** TASK INSTRUCTIONS **
Please restate, word for word, the lines below that begin at the one with "### Committing" and end at the one with "using the ORM, there". Leave out all other lines.

** AVAILABLE DATA **

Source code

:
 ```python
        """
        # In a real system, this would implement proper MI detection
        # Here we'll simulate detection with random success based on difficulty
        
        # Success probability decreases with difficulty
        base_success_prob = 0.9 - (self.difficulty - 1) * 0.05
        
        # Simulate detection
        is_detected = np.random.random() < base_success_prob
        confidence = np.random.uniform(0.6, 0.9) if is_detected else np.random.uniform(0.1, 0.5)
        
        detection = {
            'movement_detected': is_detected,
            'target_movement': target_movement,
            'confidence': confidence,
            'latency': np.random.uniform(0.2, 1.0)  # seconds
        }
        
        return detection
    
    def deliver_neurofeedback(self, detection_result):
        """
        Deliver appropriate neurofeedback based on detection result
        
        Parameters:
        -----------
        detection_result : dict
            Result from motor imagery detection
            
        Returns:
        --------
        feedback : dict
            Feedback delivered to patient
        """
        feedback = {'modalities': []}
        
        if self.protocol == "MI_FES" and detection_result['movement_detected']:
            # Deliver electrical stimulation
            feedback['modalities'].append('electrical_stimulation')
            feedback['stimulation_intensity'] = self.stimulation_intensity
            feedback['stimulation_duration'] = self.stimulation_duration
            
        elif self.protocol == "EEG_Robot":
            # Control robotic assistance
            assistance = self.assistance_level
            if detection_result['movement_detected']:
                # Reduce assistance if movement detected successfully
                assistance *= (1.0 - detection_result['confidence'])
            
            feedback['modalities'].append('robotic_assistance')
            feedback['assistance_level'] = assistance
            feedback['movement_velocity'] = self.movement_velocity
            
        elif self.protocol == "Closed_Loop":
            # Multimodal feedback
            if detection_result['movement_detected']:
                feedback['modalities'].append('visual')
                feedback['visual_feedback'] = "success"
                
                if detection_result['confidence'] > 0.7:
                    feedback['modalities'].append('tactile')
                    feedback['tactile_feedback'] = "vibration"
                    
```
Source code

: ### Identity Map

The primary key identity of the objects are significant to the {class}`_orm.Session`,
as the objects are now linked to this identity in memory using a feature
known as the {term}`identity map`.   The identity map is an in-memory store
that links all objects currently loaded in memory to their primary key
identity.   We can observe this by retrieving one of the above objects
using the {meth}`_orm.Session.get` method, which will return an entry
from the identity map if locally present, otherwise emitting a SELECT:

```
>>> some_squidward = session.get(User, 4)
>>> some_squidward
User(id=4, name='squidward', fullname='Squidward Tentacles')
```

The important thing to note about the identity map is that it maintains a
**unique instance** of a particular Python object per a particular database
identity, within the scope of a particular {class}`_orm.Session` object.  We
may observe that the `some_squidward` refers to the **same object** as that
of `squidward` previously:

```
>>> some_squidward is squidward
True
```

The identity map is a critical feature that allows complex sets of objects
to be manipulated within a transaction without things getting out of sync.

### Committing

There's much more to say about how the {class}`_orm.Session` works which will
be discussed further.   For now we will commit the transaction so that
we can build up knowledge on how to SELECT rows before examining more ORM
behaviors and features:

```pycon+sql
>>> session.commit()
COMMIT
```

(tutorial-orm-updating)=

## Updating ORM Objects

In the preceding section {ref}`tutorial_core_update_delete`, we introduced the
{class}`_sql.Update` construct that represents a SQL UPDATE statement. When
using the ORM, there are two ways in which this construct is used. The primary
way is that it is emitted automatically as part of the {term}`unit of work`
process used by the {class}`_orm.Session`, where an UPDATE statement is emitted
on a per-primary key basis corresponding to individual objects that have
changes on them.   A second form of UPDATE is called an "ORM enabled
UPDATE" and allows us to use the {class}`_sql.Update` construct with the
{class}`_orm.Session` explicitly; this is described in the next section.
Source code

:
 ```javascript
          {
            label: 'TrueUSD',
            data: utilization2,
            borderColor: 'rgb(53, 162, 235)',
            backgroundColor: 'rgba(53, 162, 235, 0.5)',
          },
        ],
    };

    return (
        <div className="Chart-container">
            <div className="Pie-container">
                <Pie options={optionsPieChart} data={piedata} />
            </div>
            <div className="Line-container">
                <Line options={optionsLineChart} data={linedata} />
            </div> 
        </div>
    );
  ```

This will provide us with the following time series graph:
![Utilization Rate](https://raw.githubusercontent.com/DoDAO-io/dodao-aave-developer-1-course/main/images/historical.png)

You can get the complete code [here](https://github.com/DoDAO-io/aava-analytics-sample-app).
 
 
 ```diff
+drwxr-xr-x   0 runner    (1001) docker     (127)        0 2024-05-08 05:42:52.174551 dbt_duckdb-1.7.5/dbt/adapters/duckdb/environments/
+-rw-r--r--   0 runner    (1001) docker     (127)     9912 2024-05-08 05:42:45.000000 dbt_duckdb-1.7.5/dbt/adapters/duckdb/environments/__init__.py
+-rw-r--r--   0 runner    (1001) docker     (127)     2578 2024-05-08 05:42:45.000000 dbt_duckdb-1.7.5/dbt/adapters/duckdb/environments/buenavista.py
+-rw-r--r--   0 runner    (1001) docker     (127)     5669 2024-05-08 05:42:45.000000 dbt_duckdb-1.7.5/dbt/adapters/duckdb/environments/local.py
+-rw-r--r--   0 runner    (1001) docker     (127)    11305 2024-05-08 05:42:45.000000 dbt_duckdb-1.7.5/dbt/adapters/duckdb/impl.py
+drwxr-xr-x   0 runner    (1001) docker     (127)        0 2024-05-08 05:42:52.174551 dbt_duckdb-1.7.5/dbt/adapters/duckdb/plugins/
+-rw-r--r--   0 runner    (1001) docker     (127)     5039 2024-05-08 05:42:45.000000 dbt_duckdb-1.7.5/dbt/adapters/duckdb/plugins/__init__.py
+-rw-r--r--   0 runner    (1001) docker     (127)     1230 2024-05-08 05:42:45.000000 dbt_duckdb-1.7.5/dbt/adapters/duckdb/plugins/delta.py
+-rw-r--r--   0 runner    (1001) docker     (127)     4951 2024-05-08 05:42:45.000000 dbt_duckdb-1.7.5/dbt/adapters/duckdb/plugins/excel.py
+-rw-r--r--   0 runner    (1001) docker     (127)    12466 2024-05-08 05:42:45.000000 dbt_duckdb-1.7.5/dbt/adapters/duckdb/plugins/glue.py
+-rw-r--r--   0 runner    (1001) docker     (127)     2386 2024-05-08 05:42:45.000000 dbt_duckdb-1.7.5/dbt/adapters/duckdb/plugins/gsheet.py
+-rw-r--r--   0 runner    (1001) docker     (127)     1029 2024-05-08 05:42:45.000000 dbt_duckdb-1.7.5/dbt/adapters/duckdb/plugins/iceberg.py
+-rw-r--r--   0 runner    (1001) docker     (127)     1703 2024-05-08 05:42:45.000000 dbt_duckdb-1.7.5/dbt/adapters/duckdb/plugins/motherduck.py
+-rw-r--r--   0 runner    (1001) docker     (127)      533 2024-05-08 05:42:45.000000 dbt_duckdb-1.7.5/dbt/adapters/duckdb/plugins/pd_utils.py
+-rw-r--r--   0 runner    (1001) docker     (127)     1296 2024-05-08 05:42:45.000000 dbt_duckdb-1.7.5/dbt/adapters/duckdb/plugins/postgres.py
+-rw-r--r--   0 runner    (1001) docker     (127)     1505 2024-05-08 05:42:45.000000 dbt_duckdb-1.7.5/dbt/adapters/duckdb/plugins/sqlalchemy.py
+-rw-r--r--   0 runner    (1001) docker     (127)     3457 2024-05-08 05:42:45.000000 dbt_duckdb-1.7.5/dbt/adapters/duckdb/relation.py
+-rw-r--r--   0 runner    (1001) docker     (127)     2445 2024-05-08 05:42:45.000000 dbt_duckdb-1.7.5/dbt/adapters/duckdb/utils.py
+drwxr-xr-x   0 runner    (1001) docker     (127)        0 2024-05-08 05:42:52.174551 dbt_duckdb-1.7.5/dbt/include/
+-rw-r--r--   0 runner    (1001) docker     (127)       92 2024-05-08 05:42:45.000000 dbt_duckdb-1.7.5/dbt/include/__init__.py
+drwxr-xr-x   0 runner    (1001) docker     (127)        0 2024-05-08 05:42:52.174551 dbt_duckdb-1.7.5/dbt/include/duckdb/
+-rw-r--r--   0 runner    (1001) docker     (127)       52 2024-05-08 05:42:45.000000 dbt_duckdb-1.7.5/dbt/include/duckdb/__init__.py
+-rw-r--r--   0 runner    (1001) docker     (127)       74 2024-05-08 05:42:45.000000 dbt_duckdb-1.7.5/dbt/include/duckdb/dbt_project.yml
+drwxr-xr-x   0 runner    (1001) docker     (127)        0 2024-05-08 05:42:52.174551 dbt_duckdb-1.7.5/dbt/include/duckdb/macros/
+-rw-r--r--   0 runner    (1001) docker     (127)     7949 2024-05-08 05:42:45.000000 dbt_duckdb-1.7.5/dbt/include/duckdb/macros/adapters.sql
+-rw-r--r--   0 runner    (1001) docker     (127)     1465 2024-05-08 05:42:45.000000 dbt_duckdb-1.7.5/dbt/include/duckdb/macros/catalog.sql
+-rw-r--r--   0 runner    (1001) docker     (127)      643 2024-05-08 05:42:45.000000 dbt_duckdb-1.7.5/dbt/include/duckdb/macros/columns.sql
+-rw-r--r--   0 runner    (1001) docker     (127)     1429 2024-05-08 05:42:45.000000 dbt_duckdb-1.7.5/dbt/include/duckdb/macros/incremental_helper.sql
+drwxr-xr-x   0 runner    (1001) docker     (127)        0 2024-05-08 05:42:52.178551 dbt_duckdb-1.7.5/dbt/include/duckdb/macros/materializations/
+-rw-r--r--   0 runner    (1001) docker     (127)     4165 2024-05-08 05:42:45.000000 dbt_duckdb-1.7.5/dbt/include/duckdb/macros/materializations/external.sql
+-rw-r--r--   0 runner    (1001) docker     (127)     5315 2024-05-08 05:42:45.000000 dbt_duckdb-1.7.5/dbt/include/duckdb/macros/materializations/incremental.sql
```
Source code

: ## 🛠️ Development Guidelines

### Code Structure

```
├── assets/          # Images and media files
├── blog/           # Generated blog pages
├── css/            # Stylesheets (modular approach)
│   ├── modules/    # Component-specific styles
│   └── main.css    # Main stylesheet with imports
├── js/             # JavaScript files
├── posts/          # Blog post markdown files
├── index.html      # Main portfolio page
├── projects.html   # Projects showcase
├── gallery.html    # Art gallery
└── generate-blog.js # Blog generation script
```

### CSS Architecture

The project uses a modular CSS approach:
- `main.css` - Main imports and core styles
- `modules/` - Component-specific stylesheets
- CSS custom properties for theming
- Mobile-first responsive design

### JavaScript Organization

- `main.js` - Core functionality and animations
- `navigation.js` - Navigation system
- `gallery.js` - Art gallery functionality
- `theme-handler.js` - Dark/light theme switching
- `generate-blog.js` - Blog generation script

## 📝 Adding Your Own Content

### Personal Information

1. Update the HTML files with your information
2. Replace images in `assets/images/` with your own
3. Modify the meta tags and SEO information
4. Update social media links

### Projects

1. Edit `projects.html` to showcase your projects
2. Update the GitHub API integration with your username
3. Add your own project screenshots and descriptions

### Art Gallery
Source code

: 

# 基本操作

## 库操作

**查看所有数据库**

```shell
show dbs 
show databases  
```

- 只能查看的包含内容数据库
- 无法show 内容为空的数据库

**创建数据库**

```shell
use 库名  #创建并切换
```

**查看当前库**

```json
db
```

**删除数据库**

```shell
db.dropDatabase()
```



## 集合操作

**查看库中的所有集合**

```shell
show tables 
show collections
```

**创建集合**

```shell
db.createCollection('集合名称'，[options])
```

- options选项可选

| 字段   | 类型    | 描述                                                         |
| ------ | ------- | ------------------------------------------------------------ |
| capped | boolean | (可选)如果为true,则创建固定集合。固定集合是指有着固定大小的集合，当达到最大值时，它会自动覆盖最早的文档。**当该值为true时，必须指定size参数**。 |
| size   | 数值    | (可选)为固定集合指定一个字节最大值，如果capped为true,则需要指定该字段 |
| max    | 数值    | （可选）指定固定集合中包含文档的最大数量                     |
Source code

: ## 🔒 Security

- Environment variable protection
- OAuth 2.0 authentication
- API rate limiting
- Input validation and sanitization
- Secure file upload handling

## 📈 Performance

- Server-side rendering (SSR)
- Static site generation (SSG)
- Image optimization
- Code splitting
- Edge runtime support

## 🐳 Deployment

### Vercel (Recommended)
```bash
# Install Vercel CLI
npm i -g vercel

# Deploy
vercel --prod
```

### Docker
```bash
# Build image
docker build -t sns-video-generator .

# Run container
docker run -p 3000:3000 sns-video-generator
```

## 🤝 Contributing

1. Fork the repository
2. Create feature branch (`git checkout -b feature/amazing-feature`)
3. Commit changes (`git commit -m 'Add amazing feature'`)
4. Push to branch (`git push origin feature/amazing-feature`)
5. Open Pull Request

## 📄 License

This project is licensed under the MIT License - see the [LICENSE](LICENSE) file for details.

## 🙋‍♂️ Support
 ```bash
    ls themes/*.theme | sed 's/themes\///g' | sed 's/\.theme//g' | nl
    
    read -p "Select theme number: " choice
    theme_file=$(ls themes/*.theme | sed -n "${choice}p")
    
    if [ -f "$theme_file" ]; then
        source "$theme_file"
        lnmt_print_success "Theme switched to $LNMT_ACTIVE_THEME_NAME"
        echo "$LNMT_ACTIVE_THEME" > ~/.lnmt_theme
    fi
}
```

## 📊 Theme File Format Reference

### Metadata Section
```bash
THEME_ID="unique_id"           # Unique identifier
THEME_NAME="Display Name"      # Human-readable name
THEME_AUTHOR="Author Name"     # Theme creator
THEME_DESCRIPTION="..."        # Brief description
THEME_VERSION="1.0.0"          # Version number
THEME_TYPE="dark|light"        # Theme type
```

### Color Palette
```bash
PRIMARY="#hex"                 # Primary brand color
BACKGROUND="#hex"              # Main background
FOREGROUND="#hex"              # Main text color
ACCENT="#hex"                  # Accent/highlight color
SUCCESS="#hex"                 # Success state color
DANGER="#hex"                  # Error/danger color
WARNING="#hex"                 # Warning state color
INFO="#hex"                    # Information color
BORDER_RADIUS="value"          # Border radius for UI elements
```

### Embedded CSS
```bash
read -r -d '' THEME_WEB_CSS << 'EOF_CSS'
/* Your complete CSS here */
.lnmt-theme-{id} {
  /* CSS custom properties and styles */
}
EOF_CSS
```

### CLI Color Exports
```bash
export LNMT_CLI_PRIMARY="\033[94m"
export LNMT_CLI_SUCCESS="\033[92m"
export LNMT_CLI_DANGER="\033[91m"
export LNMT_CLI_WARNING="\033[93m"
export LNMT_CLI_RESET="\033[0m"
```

** TASK ANSWER **
### Committing

There's much more to say about how the {class}`_orm.Session` works which will
be discussed further.   For now we will commit the transaction so that
we can build up knowledge on how to SELECT rows before examining more ORM
behaviors and features:

```pycon+sql
>>> session.commit()
COMMIT
```

(tutorial-orm-updating)=

## Updating ORM Objects

In the preceding section {ref}`tutorial_core_update_delete`, we introduced the
{class}`_sql.Update` construct that represents a SQL UPDATE statement. When
using the ORM, there are two ways in which this construct is used. The primary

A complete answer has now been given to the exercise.